After all those years in tracksuits, performing lung busting drills of cold hill runs up in her home town of Sheffield in the depths of winter, how does it feel now to be a celebrity, touring the chatshow circuit with her gold medal?

“Er, I don’t feel that I’m a celebrity,” she says, despite the singer Jessie J’s recent tweet that described Ennis as her “twin sister” after the two met on Alan Carr’s Chatty Man. Will she be making extra room on the guest list for celebrities to attend her wedding to Andy next spring? “No, no, no, no,” she says, sounding genuinely horrified. “It’s exactly the same as it was before, close friends and family only.

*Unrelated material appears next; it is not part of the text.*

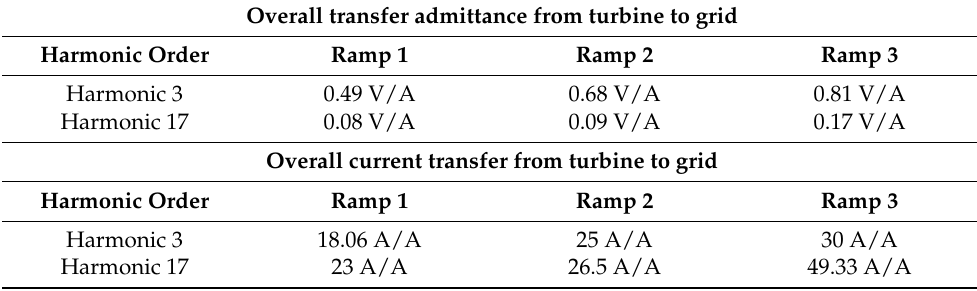
Table 1. Summary of the different transfer functions for selected harmonic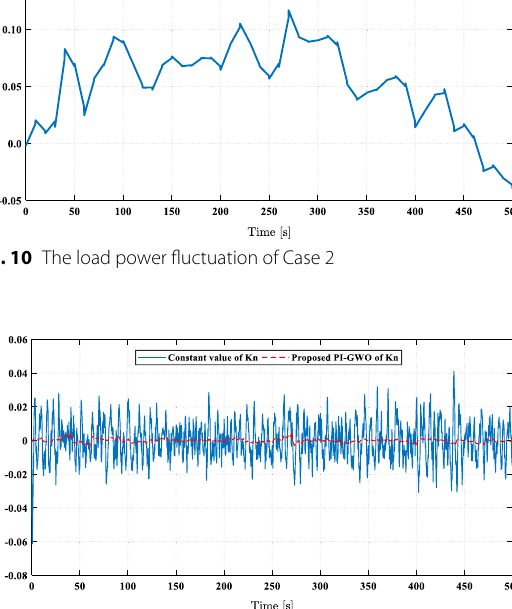
Fig. 11 The frequency deviation of Case 2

“Ultimately I’m an athlete. I want to be known for what I do and that’s athletics and my performances. All the other things are just nice to dip in and out of. It’s really weird being on these chatshows and things, it’s very surreal you know I’m normally at home watching them on TV.”

When it comes to Spoty, Ennis said it was “an honour and a privilege” just to have made the BBC shortlist in such a competitive year. She would have loved to have won, of course, but she has already realised her life ambition in winning Olympic gold: “If I come away with nothing but that this year I will be happy for ever.”